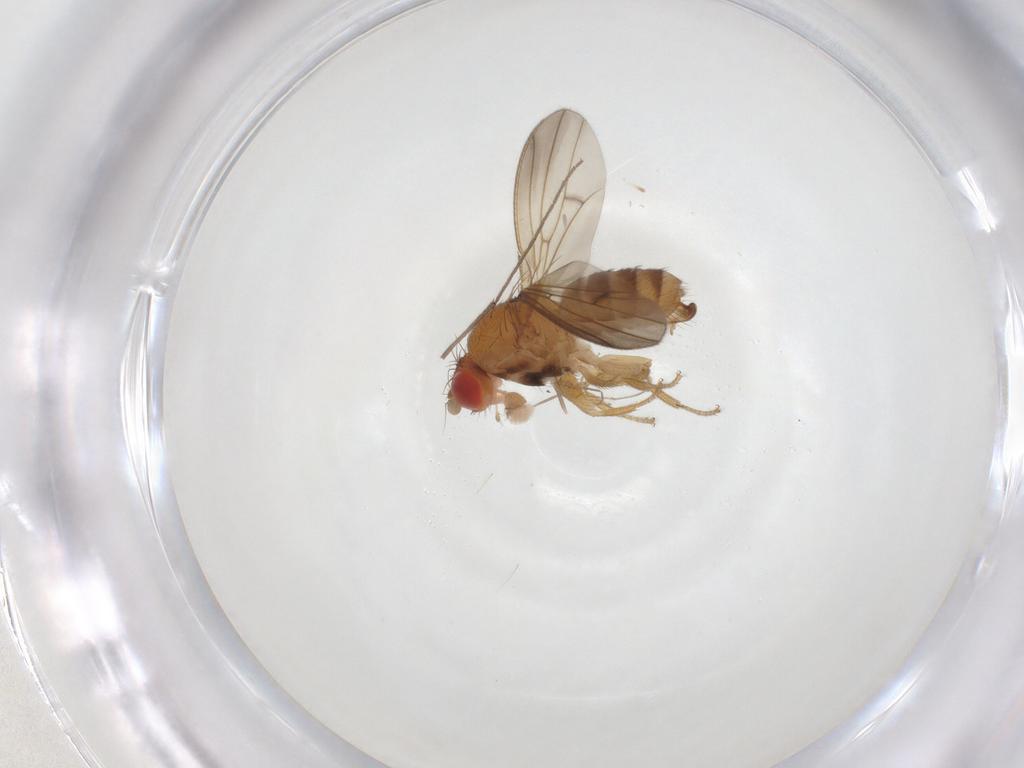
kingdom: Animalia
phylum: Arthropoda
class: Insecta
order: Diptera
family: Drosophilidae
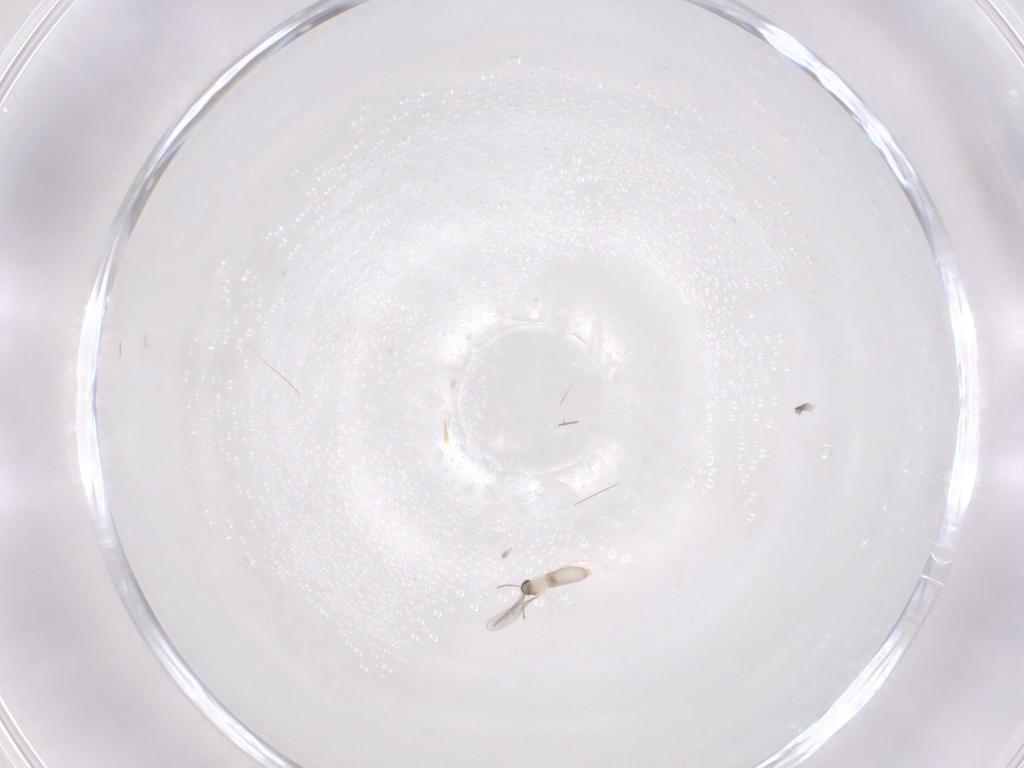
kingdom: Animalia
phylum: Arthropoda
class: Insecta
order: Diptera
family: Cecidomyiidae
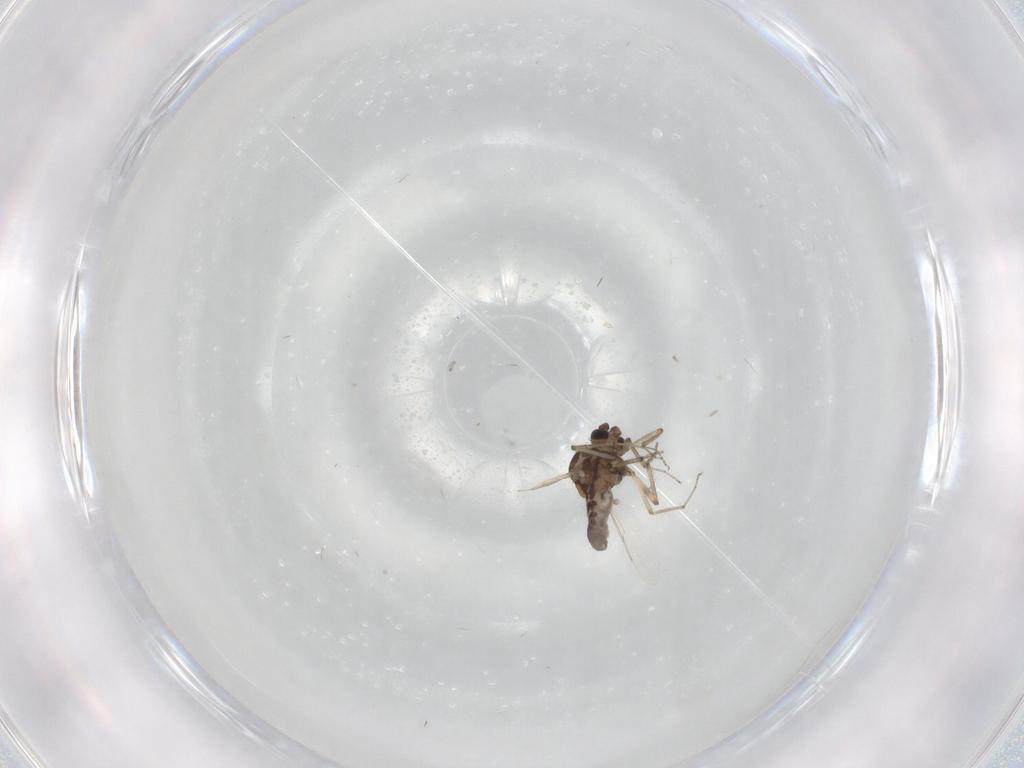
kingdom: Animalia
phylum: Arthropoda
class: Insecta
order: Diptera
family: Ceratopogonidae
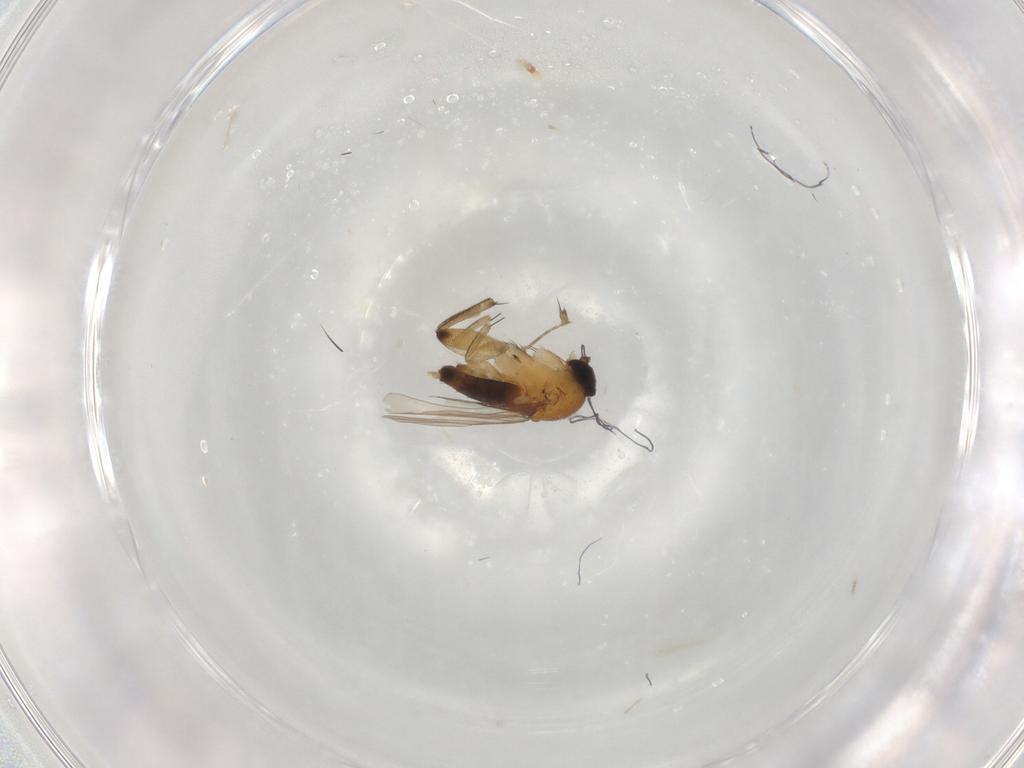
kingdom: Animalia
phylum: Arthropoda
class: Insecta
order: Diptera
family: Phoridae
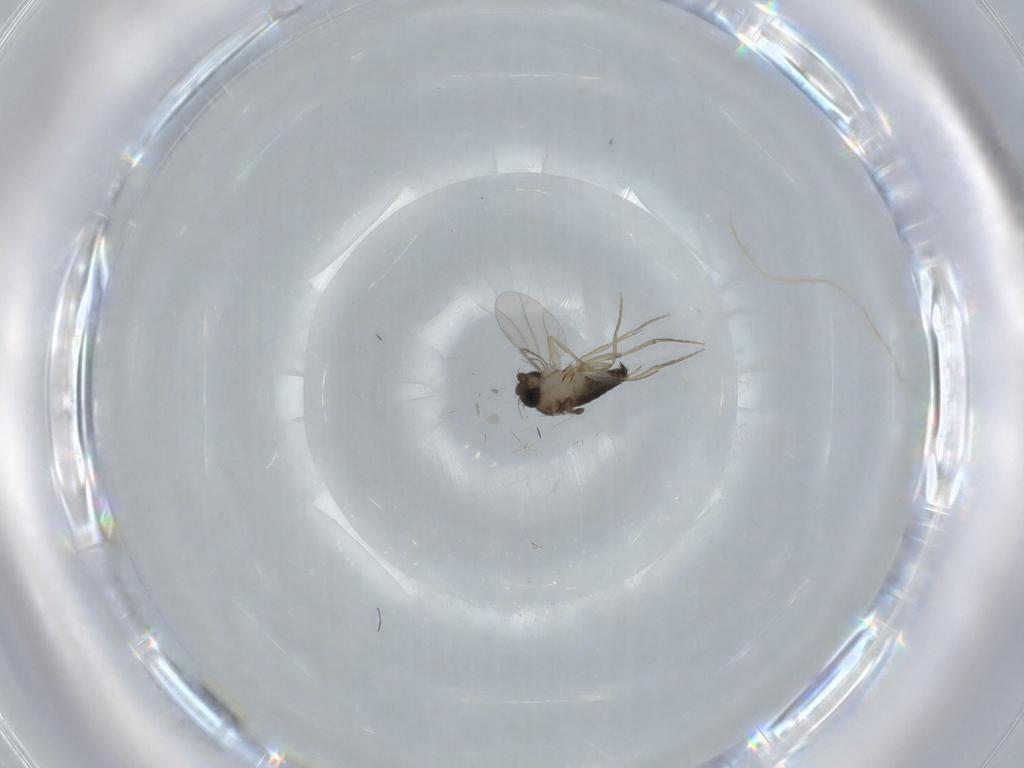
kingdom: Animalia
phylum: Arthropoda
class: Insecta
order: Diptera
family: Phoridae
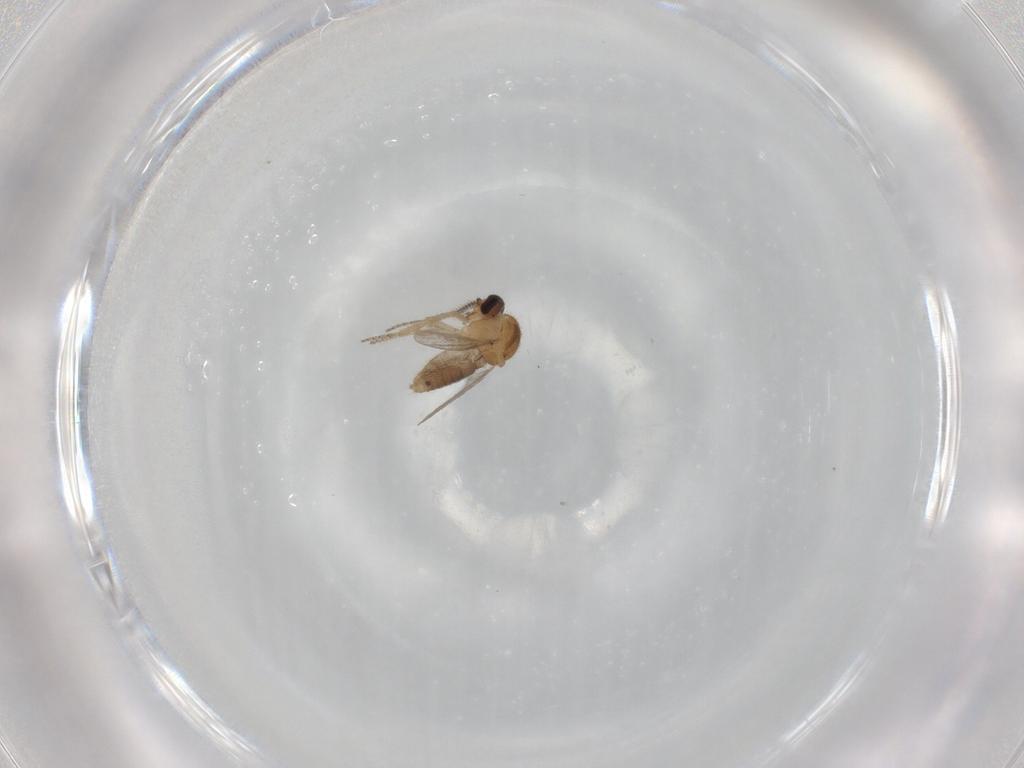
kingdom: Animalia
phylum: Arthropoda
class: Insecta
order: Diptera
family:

DIRECTION. Write out these lines again, replacing "phylum" with "division" everywhere and changing nothing else. Leave out the pictures.

FINISHED EXERCISE.
kingdom: Animalia
division: Arthropoda
class: Insecta
order: Diptera
family: Drosophilidae
kingdom: Animalia
division: Arthropoda
class: Insecta
order: Diptera
family: Cecidomyiidae
kingdom: Animalia
division: Arthropoda
class: Insecta
order: Diptera
family: Ceratopogonidae
kingdom: Animalia
division: Arthropoda
class: Insecta
order: Diptera
family: Phoridae
kingdom: Animalia
division: Arthropoda
class: Insecta
order: Diptera
family: Phoridae
kingdom: Animalia
division: Arthropoda
class: Insecta
order: Diptera
family:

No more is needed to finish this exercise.